● Texte fourni
((

Goffin : J’essaie avant tout de le prendre comme un plaisir, mais le stress c’est plus fort que toi et il est souvent lié à cette envie de bien faire. Steve m’appelle  » point sur « , eh bien, j’ai envie que ça continue. De ne pas le décevoir, lui et les autres. Mais le stress, c’est normal, ça fait partie du jeu, ce n’est pas un vilain mot. Celui qui dit qu’il ne stresse pas, c’est un menteur. Le tout, encore une fois, c’est d’apprendre à le gérer. On sait que c’est pour ça que Xavier (Malisse) a fini par arrêter. Il n’y arrivait plus, il ne sentait plus son jeu. Chez moi, ça se manifeste par une grosse boule au ventre. J’ai généralement du mal à manger. En Coupe Davis, j’ai d’ailleurs tendance à perdre pas mal de poids.

Steve surprend tout le monde à chacune de ses prestations en Coupe Davis. Toi, il t’étonne encore ?

))

● Exercices à faire
a - Recopiez l'entretien avec Goffin en commençant par « Goffin : J’essaie » et en poursuivant jusqu'à « t’étonne encore ? », mais remplacez « au ventre » par « à l'estomac ».
b - Prolongez l'entretien avec Goffin à partir de l'endroit où il s'arrête.
Vous n'aurez pas besoin des entrées pour ce travail.

● Entrées enregistrées

((

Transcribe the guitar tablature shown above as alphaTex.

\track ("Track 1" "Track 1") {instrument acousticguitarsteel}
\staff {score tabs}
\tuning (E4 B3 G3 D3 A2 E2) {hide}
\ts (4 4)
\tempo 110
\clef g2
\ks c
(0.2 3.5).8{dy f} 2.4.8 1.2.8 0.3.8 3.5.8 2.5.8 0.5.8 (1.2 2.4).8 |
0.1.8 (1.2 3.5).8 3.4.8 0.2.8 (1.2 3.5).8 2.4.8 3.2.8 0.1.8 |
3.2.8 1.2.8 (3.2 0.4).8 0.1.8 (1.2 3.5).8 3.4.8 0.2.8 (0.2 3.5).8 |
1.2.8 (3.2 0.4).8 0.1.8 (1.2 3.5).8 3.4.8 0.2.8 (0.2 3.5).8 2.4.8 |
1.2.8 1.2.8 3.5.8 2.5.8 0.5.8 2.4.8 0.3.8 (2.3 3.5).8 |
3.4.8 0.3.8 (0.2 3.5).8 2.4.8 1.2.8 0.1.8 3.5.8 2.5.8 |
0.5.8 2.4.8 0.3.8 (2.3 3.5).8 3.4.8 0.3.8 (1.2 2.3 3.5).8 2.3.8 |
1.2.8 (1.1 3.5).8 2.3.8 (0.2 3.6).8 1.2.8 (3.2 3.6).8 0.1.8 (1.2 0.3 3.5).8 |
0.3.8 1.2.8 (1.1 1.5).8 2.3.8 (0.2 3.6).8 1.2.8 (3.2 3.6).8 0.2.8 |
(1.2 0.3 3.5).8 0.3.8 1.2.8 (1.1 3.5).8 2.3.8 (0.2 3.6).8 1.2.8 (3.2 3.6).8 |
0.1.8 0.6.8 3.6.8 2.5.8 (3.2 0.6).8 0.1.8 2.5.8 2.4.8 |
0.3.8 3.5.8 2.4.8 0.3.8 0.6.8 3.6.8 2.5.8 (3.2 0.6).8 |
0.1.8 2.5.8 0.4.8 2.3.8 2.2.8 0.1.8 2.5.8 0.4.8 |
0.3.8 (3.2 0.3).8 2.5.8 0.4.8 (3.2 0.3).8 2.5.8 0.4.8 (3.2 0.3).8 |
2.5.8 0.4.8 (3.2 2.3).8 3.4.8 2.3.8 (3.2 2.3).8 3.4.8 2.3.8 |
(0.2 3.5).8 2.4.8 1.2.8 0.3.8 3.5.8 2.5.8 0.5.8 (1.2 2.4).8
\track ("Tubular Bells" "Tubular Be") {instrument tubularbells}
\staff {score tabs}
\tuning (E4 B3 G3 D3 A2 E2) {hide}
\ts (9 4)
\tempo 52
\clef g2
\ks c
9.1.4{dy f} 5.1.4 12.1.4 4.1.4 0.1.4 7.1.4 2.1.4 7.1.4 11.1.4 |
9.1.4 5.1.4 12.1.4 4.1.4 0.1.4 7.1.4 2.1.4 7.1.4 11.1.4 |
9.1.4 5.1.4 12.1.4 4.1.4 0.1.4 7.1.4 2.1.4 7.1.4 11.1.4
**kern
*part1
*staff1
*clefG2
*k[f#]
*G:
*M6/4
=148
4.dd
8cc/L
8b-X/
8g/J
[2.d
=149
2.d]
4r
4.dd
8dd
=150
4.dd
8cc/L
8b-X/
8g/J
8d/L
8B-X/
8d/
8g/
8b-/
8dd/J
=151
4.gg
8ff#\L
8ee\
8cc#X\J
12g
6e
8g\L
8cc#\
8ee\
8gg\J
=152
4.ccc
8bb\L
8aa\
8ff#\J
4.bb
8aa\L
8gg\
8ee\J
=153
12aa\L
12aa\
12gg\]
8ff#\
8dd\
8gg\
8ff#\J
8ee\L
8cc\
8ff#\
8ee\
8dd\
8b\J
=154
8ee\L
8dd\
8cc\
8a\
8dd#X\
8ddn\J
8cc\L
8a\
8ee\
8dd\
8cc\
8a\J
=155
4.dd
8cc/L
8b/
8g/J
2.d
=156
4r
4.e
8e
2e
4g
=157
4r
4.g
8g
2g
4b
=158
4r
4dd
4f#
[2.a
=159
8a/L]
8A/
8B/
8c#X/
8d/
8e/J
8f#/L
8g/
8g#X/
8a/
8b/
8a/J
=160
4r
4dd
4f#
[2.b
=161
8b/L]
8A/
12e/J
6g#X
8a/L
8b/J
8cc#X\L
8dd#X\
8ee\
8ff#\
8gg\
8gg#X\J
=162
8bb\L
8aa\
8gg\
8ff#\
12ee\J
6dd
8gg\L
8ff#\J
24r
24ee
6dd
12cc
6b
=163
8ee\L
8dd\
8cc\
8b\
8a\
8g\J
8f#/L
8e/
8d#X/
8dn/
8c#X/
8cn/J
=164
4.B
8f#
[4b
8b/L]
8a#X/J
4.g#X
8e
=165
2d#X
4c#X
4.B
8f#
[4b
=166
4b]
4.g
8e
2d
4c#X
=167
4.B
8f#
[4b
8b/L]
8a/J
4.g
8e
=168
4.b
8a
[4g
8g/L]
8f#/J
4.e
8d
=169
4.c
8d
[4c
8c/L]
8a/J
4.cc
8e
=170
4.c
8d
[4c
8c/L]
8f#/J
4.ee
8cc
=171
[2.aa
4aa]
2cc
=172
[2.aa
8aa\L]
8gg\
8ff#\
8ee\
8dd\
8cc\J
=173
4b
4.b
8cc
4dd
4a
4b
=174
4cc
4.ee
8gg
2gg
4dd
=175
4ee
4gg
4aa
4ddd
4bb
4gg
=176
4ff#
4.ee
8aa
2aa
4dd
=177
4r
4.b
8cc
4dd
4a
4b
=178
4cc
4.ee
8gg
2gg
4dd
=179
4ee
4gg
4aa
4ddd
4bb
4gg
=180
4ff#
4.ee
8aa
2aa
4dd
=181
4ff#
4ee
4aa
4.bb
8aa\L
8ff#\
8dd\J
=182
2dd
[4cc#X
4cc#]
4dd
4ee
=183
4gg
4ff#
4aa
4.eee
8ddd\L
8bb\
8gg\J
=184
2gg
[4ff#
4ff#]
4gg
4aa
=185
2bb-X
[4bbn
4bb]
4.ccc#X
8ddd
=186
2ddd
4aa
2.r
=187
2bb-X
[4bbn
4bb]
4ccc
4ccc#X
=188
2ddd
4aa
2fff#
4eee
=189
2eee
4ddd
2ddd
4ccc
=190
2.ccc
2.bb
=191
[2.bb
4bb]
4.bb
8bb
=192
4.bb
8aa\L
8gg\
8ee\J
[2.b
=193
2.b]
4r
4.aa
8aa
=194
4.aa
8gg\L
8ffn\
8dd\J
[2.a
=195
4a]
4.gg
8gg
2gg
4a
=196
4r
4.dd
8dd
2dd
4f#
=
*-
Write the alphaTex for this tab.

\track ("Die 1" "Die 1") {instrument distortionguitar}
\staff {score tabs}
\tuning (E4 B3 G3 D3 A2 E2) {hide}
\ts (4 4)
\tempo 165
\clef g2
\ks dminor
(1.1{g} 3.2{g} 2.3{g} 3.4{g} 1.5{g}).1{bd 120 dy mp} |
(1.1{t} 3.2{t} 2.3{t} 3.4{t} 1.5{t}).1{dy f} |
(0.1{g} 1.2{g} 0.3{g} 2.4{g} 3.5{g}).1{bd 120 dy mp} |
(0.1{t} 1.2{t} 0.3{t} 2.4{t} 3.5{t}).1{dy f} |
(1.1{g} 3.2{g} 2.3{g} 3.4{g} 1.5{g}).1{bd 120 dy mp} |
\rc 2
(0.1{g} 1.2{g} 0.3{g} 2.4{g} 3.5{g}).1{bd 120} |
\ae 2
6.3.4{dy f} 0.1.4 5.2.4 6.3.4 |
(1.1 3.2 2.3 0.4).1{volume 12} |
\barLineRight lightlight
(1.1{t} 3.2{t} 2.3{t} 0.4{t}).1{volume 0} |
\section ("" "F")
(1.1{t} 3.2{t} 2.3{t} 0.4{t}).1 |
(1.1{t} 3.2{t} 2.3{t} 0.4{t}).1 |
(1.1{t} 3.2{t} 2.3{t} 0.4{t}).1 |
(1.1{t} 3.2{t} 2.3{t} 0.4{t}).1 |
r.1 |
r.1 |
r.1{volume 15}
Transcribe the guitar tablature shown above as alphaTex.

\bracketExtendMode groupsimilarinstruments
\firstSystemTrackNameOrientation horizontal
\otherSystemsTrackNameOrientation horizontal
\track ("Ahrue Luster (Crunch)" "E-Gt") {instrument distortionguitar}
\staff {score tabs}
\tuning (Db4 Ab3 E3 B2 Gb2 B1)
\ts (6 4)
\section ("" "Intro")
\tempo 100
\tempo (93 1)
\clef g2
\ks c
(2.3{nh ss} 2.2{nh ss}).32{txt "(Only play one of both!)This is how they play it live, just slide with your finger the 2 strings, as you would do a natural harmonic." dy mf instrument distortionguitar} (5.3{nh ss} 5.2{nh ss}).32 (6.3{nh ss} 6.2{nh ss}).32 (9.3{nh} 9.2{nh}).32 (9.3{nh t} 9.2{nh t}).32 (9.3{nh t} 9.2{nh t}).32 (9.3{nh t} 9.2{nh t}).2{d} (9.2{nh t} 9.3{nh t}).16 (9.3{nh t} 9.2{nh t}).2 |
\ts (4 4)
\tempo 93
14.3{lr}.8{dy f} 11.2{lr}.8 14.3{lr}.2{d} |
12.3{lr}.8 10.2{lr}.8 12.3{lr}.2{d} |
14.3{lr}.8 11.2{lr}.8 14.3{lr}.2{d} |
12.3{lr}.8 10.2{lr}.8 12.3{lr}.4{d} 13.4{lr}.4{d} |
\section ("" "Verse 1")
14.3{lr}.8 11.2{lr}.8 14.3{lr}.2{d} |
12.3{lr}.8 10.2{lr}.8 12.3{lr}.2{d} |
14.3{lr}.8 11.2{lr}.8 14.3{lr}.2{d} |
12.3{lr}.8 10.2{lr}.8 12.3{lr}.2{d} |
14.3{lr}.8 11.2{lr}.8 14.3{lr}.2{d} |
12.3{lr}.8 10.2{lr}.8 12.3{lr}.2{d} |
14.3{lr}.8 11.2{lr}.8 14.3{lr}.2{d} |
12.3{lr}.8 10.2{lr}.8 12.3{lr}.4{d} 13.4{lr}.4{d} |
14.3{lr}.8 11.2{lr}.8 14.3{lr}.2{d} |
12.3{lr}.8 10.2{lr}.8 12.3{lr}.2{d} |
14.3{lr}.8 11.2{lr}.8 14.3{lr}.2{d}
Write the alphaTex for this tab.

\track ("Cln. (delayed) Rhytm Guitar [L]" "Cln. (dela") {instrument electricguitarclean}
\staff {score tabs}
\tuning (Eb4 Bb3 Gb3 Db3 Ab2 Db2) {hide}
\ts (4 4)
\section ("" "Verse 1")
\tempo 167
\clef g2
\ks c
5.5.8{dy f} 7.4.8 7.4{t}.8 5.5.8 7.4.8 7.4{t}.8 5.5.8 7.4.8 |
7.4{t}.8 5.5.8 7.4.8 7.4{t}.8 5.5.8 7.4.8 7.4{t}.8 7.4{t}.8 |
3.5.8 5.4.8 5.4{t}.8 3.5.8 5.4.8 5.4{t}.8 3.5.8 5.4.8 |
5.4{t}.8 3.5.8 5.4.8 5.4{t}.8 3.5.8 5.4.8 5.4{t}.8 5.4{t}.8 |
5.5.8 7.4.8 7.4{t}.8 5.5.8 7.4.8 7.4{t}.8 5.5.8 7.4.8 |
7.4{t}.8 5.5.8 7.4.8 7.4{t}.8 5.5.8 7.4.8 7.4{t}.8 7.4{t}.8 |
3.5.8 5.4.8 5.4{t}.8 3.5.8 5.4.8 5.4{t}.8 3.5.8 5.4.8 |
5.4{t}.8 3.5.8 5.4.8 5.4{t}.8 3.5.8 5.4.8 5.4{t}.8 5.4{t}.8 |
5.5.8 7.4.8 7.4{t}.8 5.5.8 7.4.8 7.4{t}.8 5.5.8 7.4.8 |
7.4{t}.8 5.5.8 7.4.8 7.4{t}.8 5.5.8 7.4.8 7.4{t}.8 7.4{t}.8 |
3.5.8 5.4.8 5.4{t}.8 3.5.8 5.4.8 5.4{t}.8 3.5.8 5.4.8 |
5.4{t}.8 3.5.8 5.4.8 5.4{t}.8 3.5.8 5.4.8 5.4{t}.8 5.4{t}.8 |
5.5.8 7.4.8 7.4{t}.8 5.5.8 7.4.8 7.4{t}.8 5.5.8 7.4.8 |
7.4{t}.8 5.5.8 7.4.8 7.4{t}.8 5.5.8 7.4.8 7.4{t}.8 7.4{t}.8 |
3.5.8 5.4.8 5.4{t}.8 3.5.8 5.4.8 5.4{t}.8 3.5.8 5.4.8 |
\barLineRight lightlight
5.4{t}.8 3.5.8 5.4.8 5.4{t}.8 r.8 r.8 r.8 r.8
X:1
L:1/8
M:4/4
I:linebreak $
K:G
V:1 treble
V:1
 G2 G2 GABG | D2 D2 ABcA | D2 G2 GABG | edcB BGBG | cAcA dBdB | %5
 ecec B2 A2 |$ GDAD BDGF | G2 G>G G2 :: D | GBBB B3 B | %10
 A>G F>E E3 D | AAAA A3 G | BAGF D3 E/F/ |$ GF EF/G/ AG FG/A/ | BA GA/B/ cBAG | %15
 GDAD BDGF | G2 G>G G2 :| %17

))

● Corrigé des exercices
a -
Goffin : J’essaie avant tout de le prendre comme un plaisir, mais le stress c’est plus fort que toi et il est souvent lié à cette envie de bien faire. Steve m’appelle  » point sur « , eh bien, j’ai envie que ça continue. De ne pas le décevoir, lui et les autres. Mais le stress, c’est normal, ça fait partie du jeu, ce n’est pas un vilain mot. Celui qui dit qu’il ne stresse pas, c’est un menteur. Le tout, encore une fois, c’est d’apprendre à le gérer. On sait que c’est pour ça que Xavier (Malisse) a fini par arrêter. Il n’y arrivait plus, il ne sentait plus son jeu. Chez moi, ça se manifeste par une grosse boule à l'estomac. J’ai généralement du mal à manger. En Coupe Davis, j’ai d’ailleurs tendance à perdre pas mal de poids.

Steve surprend tout le monde à chacune de ses prestations en Coupe Davis. Toi, il t’étonne encore ?

b -
Goffin : Oui et non. Par la régularité de ses prestations, je suis bien obligé de reconnaître que c’est bluffant, mais sur le fond, je suis évidemment conscient qu’il a le niveau pour battre tous ses joueurs. Le plus dur, c’est de réitérer ça match après match. D’autant que c’est souvent lui qui doit jouer à 2-2 le dimanche. C’est là qu’il est vraiment fort, quand il est dos au mur et qu’il doit prouver.

C’est surtout là que vous êtes radicalement différents : dans cette gestion du stress. Là où Steve réclame des encouragements en permanence, tu préfères le calme, la solitude, que ce soit en match ou à l’entraînement. Ce besoin d’être dans ta bulle, ça vient d’où ?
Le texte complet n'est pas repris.